Im praktischen Einsatz zeigt sich das in verschiedenen Arbeitsabläufen. Bei Pizza hält es die Scheiben heiß und den Käse geschmeidig, ohne den Rand hart werden zu lassen. In der Bäckereivitrine unterstützt es den Erhalt der Kruste von Brot und Gebäck, während das Innere zart bleibt. Für Buffet-Service oder späte Grillgerichte hält es vorbereitete Speisen auf sicheren, servierbereiten Temperaturen und reduziert Nachwärmen sowie Übergaren. Da die Wärme gerichtet ist, kann sie genau dort zugeordnet werden, wo das Essen liegt, statt die gesamte Arbeitsfläche zu erhitzen.

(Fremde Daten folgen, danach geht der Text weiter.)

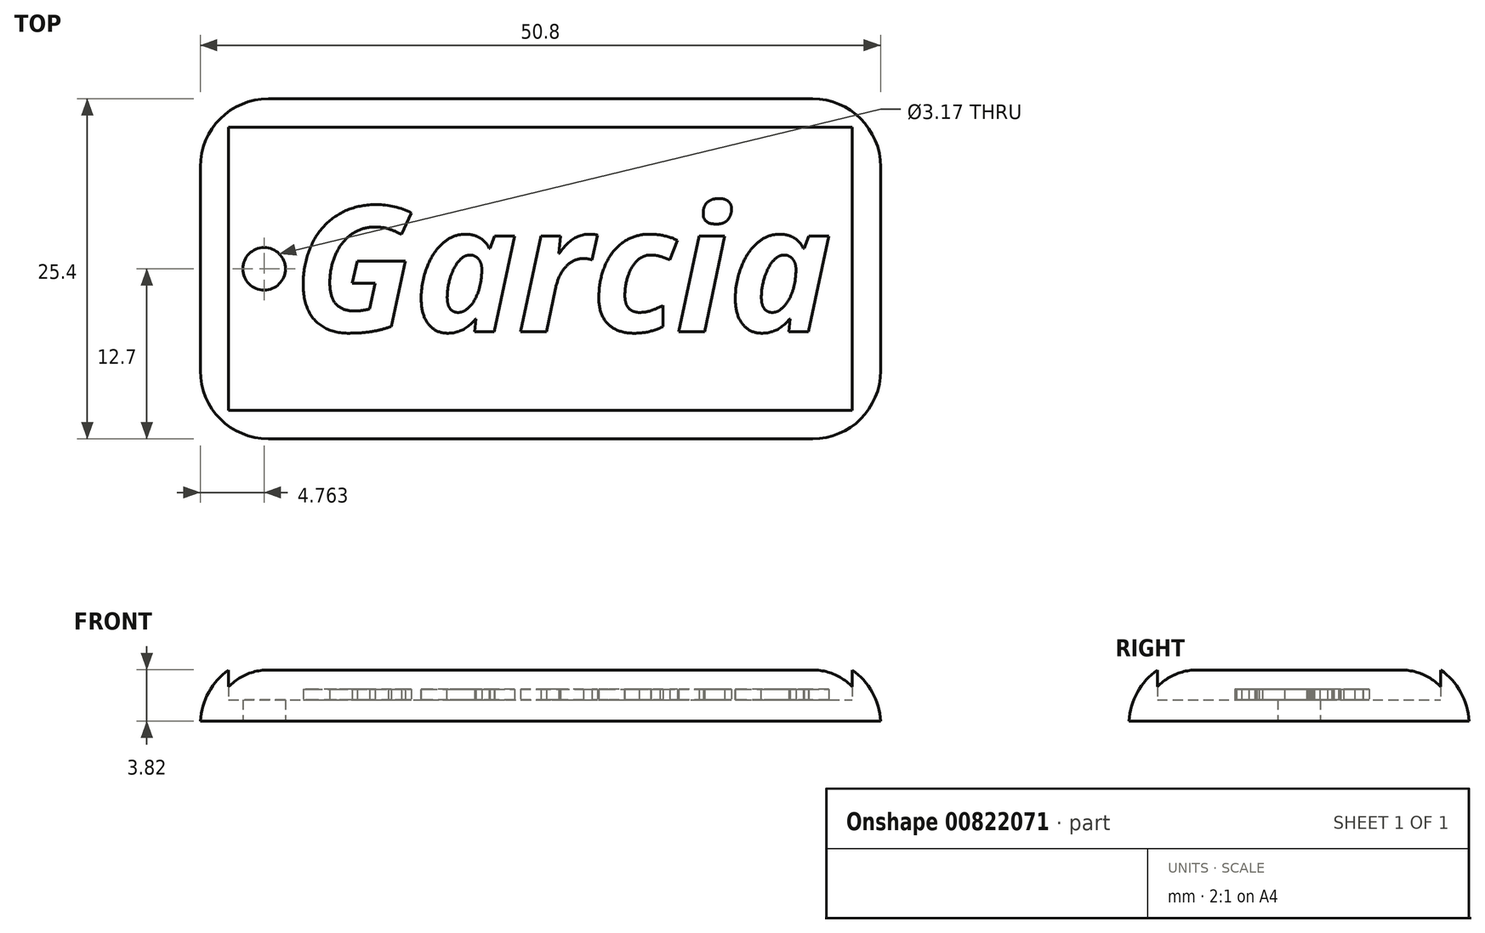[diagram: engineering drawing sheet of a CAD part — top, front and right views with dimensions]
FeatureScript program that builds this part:
annotation { "Feature Type Name" : "Feature", "Feature Type Description" : "" }
export const myFeature = defineFeature(function(context is Context, id is Id, definition is map)
    precondition{}
    {
        {
            var Q0;
            Q0=qCreatedBy(makeId("Top.planeOp"),FACE);
            var sketch = newSketch(context, id + "F0", { "sketchPlane" : qUnion([Q0])});
            skLineSegment(sketch, "E0.bottom", {"start": v(0, 0) * mm, "end": v(50.8, 0) * mm});
            skLineSegment(sketch, "E0.top", {"start": v(0, 25.4) * mm, "end": v(50.8, 25.4) * mm});
            skLineSegment(sketch, "E0.left", {"start": v(0, 0) * mm, "end": v(0, 25.4) * mm});
            skLineSegment(sketch, "E0.right", {"start": v(50.8, 0) * mm, "end": v(50.8, 25.4) * mm});
            skCircle(sketch, "E1", {"center": v(4.76, 12.7) * mm, "radius": 1.59 * mm});
            skPoint(sketch, "E1.centerSnap0", {"position": v(0, 12.7) * mm});
            skLineSegment(sketch, "E2.0", {"start": v(2.12, 23.28) * mm, "end": v(48.68, 23.28) * mm});
            skLineSegment(sketch, "E2.1", {"start": v(2.12, 2.12) * mm, "end": v(2.12, 23.28) * mm});
            skLineSegment(sketch, "E2.2", {"start": v(2.12, 2.12) * mm, "end": v(48.68, 2.12) * mm});
            skLineSegment(sketch, "E2.3", {"start": v(48.68, 2.12) * mm, "end": v(48.68, 23.28) * mm});
            skSolve(sketch);
        }
        {
            var Q0;
            Q0=makeQuery(id+"F0.imprint","IMPRINT",FACE,{"disambiguationData":[TD([[makeQuery(id+"F0.imprint","IMPRINT",EDGE,{"derivedFrom":sQuery(id+"F0.wireOp",EDGE,"E1")}),-1.0]])]});
            extrude(context, id + "F1", {"entities" : qUnion([Q0]), "depth" : 1.59 * mm, "offsetDistance" : 25.4 * mm});
        }
        {
            var Q0;
            Q0 = qSketchRegion(id + "F0", true);
            extrude(context, id + "F2", {"entities" : qUnion([Q0]), "operationType" : NewBodyOperationType.ADD, "depth" : 4.76 * mm, "offsetDistance" : 25.4 * mm});
        }
        {
            var Q0;
            Q0=makeQuery(id+"F2.opExtrude","SWEPT_EDGE",EDGE,{"disambiguationData":[OSD([sQuery(id+"F0.wireOp",EDGE,"E0.bottom"),sQuery(id+"F0.wireOp",EDGE,"E0.right")])]});
            var Q1;
            Q1=makeQuery(id+"F2.opExtrude","SWEPT_EDGE",EDGE,{"disambiguationData":[OSD([sQuery(id+"F0.wireOp",EDGE,"E0.top"),sQuery(id+"F0.wireOp",EDGE,"E0.right")])]});
            var Q2;
            Q2=makeQuery(id+"F2.opExtrude","SWEPT_EDGE",EDGE,{"disambiguationData":[OSD([sQuery(id+"F0.wireOp",EDGE,"E0.top"),sQuery(id+"F0.wireOp",EDGE,"E0.left")])]});
            var Q3;
            Q3=makeQuery(id+"F2.opExtrude","SWEPT_EDGE",EDGE,{"disambiguationData":[OSD([sQuery(id+"F0.wireOp",EDGE,"E0.bottom"),sQuery(id+"F0.wireOp",EDGE,"E0.left")])]});
            fillet(context, id + "F3", {"entities" : qUnion([Q0, Q1, Q2, Q3]), "radius" : 5.08 * mm, "tangentPropagation" : true, "allowEdgeOverflow" : false});
        }
        {
            var Q0;
            Q0=makeQuery(id+"F1.opExtrude","CAP_FACE",FACE,{"disambiguationData":[OSD([sQuery(id+"F0.wireOp",EDGE,"E1"),sQuery(id+"F0.wireOp",EDGE,"E2.0"),sQuery(id+"F0.wireOp",EDGE,"E2.1"),sQuery(id+"F0.wireOp",EDGE,"E2.2"),sQuery(id+"F0.wireOp",EDGE,"E2.3")])],"isStart":false});
            var sketch = newSketch(context, id + "F4", { "sketchPlane" : qUnion([Q0])});
            skText(sketch, "E3", { "text": "Garcia", "fontName": "OpenSans-BoldItalic.ttf"});
            const initialGuessF4  = {"E3": [0.0069, 0.00802, 1, 0, 0.00941]};
            skSetInitialGuess(sketch, initialGuessF4);
            skSolve(sketch);
        }
        {
            var Q0;
            Q0 = qSketchRegion(id + "F4", true);
            extrude(context, id + "F5", {"entities" : qUnion([Q0]), "operationType" : NewBodyOperationType.ADD, "depth" : 0.8 * mm, "offsetDistance" : 25.4 * mm});
        }
        {
            var Q0;
            Q0=makeQuery(id+"F2.opExtrude","CAP_EDGE",EDGE,{"disambiguationData":[OSD([sQuery(id+"F0.wireOp",EDGE,"E0.bottom")])],"isStart":false});
            var Q1;
            Q1=makeQuery(id+"F2.opExtrude","CAP_EDGE",EDGE,{"disambiguationData":[OSD([sQuery(id+"F0.wireOp",EDGE,"E0.top")])],"isStart":false});
            var Q2;
            Q2=makeQuery(id+"F2.opExtrude","CAP_EDGE",EDGE,{"disambiguationData":[OSD([sQuery(id+"F0.wireOp",EDGE,"E0.right")])],"isStart":false});
            var Q3;
            Q3=makeQuery(id+"F2.opExtrude","CAP_EDGE",EDGE,{"disambiguationData":[OSD([sQuery(id+"F0.wireOp",EDGE,"E0.left")])],"isStart":false});
            fillet(context, id + "F6", {"entities" : qUnion([Q0, Q1, Q2, Q3]), "radius" : 5.08 * mm, "tangentPropagation" : true, "allowEdgeOverflow" : false});
        }
    });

Die Installation ist einfach, allerdings sollte der Freiraum beachtet werden. Die Lampe benötigt oberhalb der Haltefläche ausreichend Platz, um eine Überhitzung benachbarter Oberflächen zu vermeiden und eine gleichmäßige Abdeckung zu erzielen. Infrarot erwärmt Lebensmittel mit freiliegenden Oberflächen am effektivsten; dichte, verschlossene Objekte benötigen unter Umständen eine andere Positionierung. Einmal eingestellt, kann die Temperatur dann je nach Auftragslage und Haltevolumen angepasst werden, um den Anforderungen der Linie gerecht zu werden.